Force est donc de constater qu’au niveau des processus électoraux, connus pour être difficiles en
Afrique, la pandémie n’a pas eu d’effet perturbateurs. Les cas où les élections ont connu des
turbulences (reports ou contestations) relèvent plus de facteurs latents et structurels connus bien
avant la Covid-19, que de quelconques effets de la pandémie. Pour l’organisation de ces scrutins, la
pandémie n’a pas constitué un souci majeur. Ce sont par contre les facteurs endémiques qui
desservent la déstabilisation avec une aggravation plus ou moins ressentie de la Covid-19, qui dans
certains cas a été exploitée pour le report ou l’annulation.

Conclusion.
Est-ce que la Covid-19 a fait émerger en Afrique des problématiques socio-politiques nouvelles. Qu’il
s’agisse de différends entre pasteurs et agriculteurs, de conflits ethniques, d’injustice sociale, de
gouvernance despotique ou de disparités socio-économique, la pandémie est venue se greffer sur
des situations déjà alarmantes dans plusieurs pays africain.
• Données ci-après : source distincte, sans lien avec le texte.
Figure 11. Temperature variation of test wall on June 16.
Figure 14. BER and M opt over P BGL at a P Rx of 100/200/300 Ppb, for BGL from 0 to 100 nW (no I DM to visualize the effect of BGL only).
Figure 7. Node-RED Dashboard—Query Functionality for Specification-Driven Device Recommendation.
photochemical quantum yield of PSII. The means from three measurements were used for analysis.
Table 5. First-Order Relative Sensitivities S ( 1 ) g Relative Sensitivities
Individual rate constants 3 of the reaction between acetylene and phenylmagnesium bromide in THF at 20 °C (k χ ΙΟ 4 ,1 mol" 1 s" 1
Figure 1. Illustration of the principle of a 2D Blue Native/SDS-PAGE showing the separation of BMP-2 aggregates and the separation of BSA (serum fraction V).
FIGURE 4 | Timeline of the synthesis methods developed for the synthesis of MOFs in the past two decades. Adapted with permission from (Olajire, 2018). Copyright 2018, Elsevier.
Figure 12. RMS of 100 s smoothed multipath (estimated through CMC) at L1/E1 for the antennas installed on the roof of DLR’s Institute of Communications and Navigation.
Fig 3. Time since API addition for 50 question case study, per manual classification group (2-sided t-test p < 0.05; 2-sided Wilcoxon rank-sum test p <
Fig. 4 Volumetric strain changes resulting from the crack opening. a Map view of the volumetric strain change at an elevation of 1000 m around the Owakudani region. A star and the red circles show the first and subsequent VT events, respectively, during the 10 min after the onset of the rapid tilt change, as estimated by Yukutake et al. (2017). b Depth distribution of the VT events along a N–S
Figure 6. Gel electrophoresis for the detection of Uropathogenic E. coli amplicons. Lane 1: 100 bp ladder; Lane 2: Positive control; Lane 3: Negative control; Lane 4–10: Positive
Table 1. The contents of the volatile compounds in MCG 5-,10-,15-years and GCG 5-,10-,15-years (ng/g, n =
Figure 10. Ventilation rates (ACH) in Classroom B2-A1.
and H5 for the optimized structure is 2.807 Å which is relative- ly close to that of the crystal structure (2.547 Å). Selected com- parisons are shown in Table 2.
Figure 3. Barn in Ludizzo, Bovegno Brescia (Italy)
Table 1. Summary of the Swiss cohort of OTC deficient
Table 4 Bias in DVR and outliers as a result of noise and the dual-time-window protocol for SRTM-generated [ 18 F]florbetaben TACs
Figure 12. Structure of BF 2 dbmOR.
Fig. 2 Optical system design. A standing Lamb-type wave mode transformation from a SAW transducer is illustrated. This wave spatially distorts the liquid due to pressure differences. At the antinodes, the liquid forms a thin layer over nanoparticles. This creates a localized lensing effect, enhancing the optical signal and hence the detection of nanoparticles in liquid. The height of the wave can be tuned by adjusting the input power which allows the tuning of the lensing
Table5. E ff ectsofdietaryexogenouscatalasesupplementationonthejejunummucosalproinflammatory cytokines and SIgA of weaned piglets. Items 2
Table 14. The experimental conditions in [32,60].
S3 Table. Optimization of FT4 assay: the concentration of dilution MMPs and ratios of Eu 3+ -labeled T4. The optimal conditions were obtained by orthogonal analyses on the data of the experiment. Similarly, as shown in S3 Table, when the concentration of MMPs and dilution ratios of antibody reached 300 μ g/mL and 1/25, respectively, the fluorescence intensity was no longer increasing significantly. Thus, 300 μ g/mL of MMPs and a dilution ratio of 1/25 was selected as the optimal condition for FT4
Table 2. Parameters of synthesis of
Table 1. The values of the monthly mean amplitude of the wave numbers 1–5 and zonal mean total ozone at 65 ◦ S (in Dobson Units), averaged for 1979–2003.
La faillite fonctionnelle de certains Etats n’est pas le résultat de la Covid-19, mais de pratiques connus
depuis presque toujours dans certains pays, ou l’Etat en tant qu’institution, ne remplit pas ses
fonctions sur l’ensemble des territoires ; il en est résulté que les populations des zones délaissées
sont tombées sous le joug de groupes armés ou de mafia du crime transnational. La pandémie est
hors de question lorsqu’il s’agit de déterminer les causes de l’émergence de ces zones grises hors du
contrôle des Etats.
La pandémie n’a pas créé la corruption dans certains pays africains. Ce mal ronge des pays – y
compris les deux grandes puissances économiques africaines – du continent avant l’arrivée de la
Covid-19.
Ce n’est également pas la pandémie qui est à la source de la mauvaise gestion des ressources
africaines qui en dépit de leur abondance, n’arrivent pas à extraire une bonne partie de la population
de la précarité.
Ce n’est également pas la Covid-19 qui a attiré sur le continent nombre de puissances étrangères, qui
se disputent ses ressources, déchirent les tissus sociaux africains et créent des tensions nuisibles à
l’Afrique.
Dresser un panorama de l’Afrique de 2020, ferait certainement apparaitre un brouillard qui altère le
ciel du continent. C’est bien la brume de la pandémie de la Covid-19. Cette brume n’empêche
pourtant pas de continuer à percevoir de manière assez claire, tous les aléas du continent.
Terrorisme, violences dues à la transhumance, crises socio-politiques, inégalités sociales et autres
crises de gouvernance ont continué à constituer les véritables tares et les défis réels de l’Afrique, en
dépit de l’exploitation de la pandémie ou de sa mise en première ligne pour tenter de voiler les
véritables disfonctionnements.
Lorsque la volonté politique des gouvernants s’est faite forte pour atteindre des objectifs donnés, la
Covid-19 n’a pas pu arrêter la marche vers l’avant des Etats. Tels furent les cas pour la majeure partie
des élections africaines, qui malgré la pandémie, ont pu être tenu en leurs temps. Les mesures de
préventions contre la pandémie n’ont pas handicapé le respect des calendriers électoraux. Tout ne
peut donc être imputé à la Covid-19, elle n’a fait que renforcer les tendances déjà confirmées.
Le non-achèvement du projet de faire les armes en Afrique en 2020 qui n’a pu être réalisé à temps
ne peut être mis sur le compte de la pandémie ? Tous les indices montraient l’échec du projet bien
avant la pandémie. Le terrorisme montrait des signes de propagation et de recrudescence pour des
raisons autres que la Covid-19. L’accord de libre échange ne peut pour sa part imputer ses titubations
à la pandémie, bien avant des pays avaient hésité à le rejoindre et quand ils l’ont fait, ce fut sans
conviction ou véritable intention de s’y engager pleinement.
La pandémie a certes causé des dégâts, mais seulement en pourrissant des plaies qui lacéraient le
corps africain avant la venue de la crise sanitaire. Le panorama africain de 2020, doit donc regarder
sous le nuage de la pandémie pour décrire également les autres faits et phénomènes.